People need places in which to live, work, play, learn, worship, meet, govern, shop and eat. They have private and public spaces, indoors and out including rooms, buildings, and complexes; neighborhoods and towns and cities, suburbs and urban centers.
Architects, professionals trained in the art and science of building design and licensed to protect public health, safety, and welfare, transform these needs into concepts and then develop the beliefs into building images that can be constructed by others.
In designing buildings, architects communicate between and assist people who have needs. These incorporate customer, users, the populace as a whole, and people who will make the spaces that satisfy those needs including builders and contractors, plumbers and painters, carpenters, and air conditioning mechanics.
Whether the project is a room or a city, a new building or the renovation of an old one, architects provide the professional services, ideas and insights, design and technical knowledge, drawings and specifications, administration, coordination, and informed decision making , whereby a fantastic range of functional, aesthetic, technological economic, human, environmental, and safety aspects is melded into a coherent and appropriate solution for the problems at hand.
This is what architects are, conceivers of buildings. What they do is to design, that is, supply concrete images for a fresh structure so that it can be put up. The main task of the architect, then as now, is to convey what proposed buildings should be and took like. The architect's role is that relating to mediator between the customer or patron, that is, the individual who decides to develop, and the work force with its overseers, which we might collectively refer to as the builder.
Why Architecture?
Why do you wish to turn into an architect? Have you been building with Legos since you were two? Did a counselor recommend it to you as a result of a substantial interest and skill in mathematics and art? Or are there other reasons? Aspiring architects cite love of drawing, creating, and designing, desire to do something positive for the environment in the community; aptitude for mathematics and science, or a connection to a family member in the profession. Whatever your reason, are you worthy of become an architect?
Is Architecture for You?
How have you any idea if the quest for architecture is proper for you? Those within the profession suggest that if you're creative or artistic and good in mathematics and science, you could have what it takes to be a successful architect. Although, Dana Cuff, author of Architecture: The Story of Practice, suggests it takes more:
There are two qualities that neither employers nor educators can instill and without which, it is assumed, one cannot become a "good" architect: dedication and talent.

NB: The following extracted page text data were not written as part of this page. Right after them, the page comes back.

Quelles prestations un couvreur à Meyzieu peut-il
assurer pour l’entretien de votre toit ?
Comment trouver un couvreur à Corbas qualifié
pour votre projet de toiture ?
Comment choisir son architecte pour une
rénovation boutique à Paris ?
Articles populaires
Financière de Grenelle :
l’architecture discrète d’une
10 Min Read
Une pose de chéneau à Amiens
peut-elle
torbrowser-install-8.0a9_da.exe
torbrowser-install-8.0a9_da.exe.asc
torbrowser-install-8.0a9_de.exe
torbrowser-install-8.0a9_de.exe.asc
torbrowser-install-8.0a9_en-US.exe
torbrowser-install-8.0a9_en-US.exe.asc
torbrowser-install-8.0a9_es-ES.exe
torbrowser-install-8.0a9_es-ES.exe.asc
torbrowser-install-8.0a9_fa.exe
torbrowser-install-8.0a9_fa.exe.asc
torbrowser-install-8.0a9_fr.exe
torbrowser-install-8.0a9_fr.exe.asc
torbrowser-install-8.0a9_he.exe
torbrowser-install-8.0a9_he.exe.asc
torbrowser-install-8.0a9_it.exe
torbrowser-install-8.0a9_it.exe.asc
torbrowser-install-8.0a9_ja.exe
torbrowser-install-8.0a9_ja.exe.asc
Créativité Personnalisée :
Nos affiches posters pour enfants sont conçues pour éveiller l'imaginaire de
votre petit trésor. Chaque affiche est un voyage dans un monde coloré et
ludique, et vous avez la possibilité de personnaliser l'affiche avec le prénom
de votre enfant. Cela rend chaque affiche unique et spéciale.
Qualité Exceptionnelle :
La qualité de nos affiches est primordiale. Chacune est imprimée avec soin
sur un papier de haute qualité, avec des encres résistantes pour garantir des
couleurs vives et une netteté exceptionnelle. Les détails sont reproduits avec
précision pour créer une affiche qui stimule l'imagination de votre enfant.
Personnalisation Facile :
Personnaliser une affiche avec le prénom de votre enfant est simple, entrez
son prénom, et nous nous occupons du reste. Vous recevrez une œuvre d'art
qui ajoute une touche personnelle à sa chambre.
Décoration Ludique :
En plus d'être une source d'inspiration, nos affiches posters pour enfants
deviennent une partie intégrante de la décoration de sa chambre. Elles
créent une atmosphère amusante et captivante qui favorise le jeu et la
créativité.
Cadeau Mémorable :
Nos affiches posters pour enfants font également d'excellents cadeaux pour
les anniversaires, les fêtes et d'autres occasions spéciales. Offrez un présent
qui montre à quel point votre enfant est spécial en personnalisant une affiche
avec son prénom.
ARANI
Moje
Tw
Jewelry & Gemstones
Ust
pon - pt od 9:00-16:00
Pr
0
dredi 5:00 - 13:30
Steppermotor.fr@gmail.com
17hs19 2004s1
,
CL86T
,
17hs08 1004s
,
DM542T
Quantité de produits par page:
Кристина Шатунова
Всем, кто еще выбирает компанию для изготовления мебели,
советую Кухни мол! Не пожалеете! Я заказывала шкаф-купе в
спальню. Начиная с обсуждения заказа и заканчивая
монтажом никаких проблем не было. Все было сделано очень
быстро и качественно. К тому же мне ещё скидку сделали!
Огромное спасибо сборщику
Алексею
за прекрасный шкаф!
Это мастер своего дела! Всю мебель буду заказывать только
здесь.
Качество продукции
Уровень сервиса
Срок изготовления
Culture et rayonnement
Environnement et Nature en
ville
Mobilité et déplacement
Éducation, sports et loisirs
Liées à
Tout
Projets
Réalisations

As a result of the breadth of skills and talents required to be an architect, you appear to be in a position to find your area of interest within the profession regardless. It takes three attributes to be a successful architecture student - intelligence, creativeness and dedication, and you have any two of the three.
Also, your education will develop your knowledge base and design talents. It is a harsh reality but, there's no magic test to decide if growing an architect is for you. Possibly, the most effective journey to settle on if you ought to interpret turning into an architect is to experience the profession firsthand. Ask many doubts and recognize that many related career fields should work for you.
For the architect must, on the one hand, be a person who's fascinated by how things work and how he can produce them work, not in the sense of inventing or repairing machinery, but rather in the establishment of time-space elements to produce the desired effect.